I am sitting here trying to get myself psyched up to go and work out when my DH gets home from work. Working out in the evening pretty much sucks but it is the only time we can go together(except for the weekend) and I hate to go alone. I won't go alone. I can talk myself out of it so easily--I got up too late, I just washed my hair yesterday and it will be fine today if I don't work out, I ate breakfast too late, I have to pay bills, my cat wants me......I can go on and on.
Working out is ok I guess. I am not a very motivated exerciser(see first paragraph, re: excuses) but the treadmill is okay. I am trying to kick my ass a little more because I think my body was getting used to the routine and it stopped being effective. SO now I work harder and get sweatier than ever and need a shower as a wipe off just doesn't cut it.
Dinner gets later and later too. Sometimes we get a veggie pizza on the way home and sometimes I cook. I hate that!
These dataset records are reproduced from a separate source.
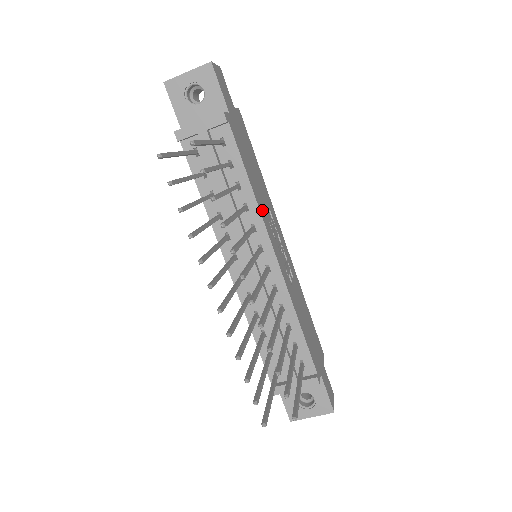
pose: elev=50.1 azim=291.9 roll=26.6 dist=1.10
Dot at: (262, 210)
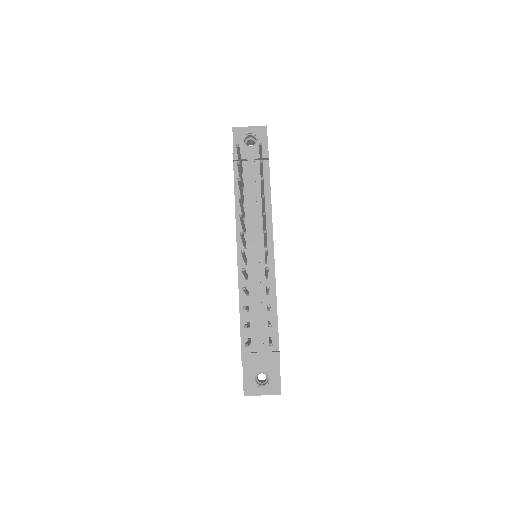
Dot at: occluded
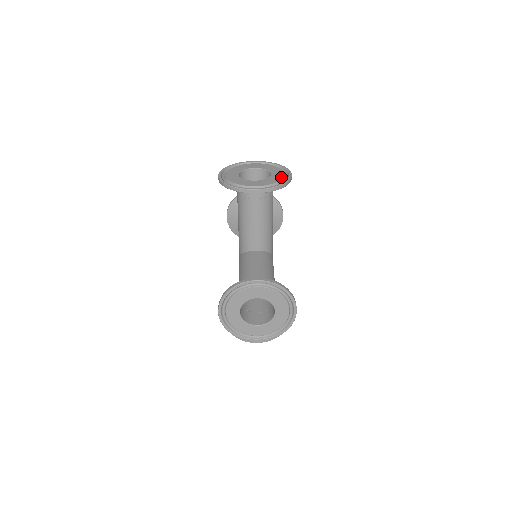
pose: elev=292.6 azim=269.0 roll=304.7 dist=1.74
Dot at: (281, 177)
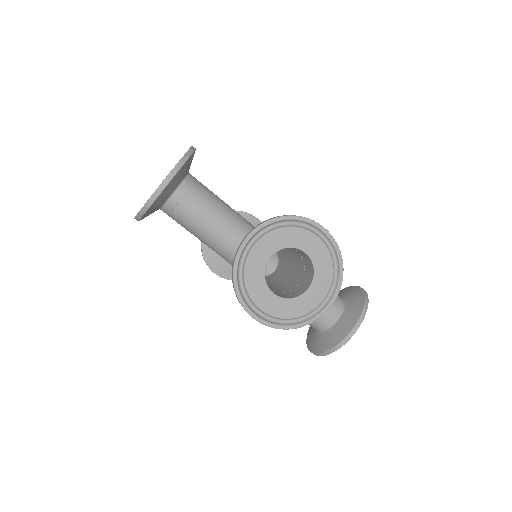
Dot at: (325, 251)
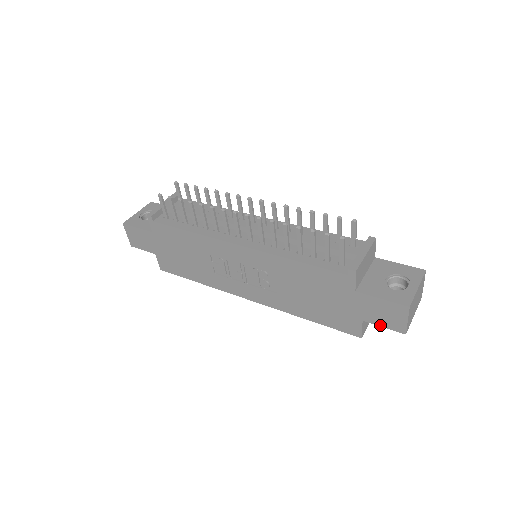
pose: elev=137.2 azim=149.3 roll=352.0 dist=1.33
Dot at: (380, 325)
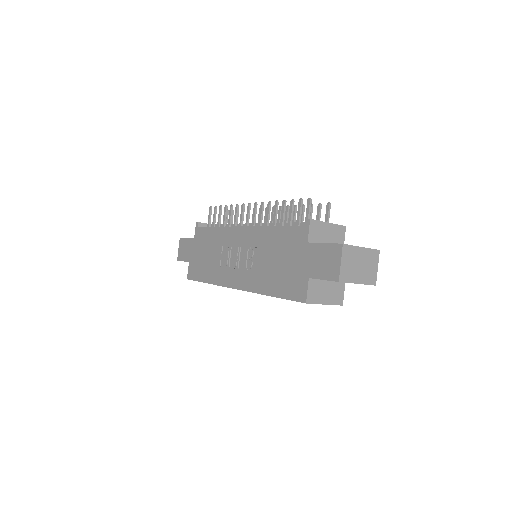
Dot at: (321, 278)
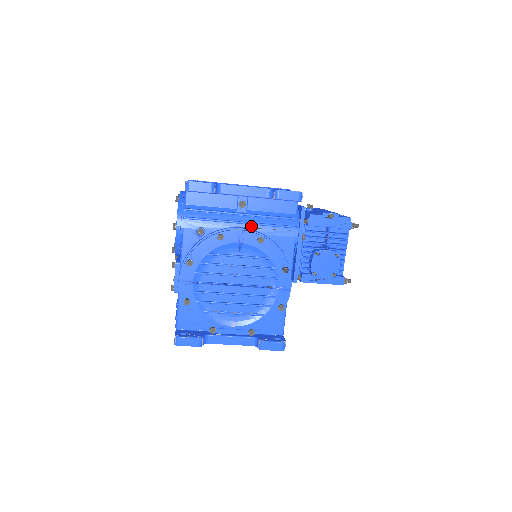
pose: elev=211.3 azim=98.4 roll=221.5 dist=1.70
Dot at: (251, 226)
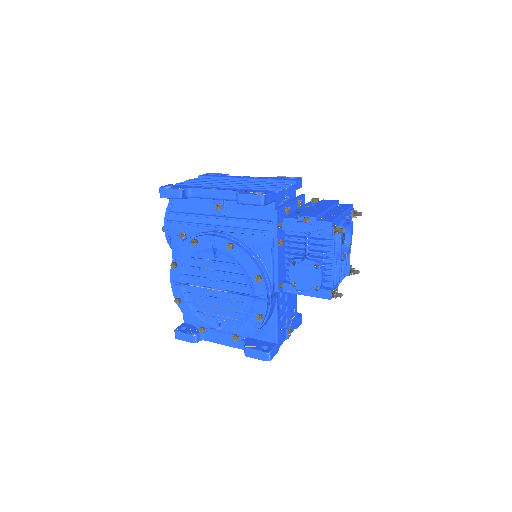
Dot at: (226, 230)
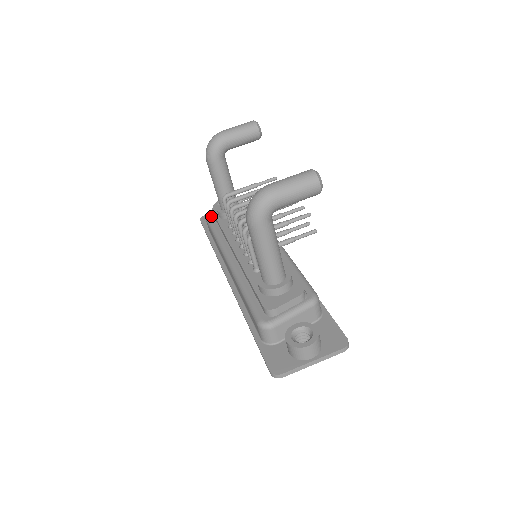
Dinner doesn't get served until 8:45 even when I cook ala Rachel Ray!
Once I get going on the treadmill though, I feel strong and good. Those endorphins can really fool you! I do enjoy having my music going and now that I have my MP3 player and all those songs from Napster, I never have to listen to something I don't like. I can switch it up and watch TV too, if I want.
So, wasn't that a great psych up?? I can hardly wait to get going. Oh, wait, do I have to put my tennis shoes on? I'm not sure I want to do that!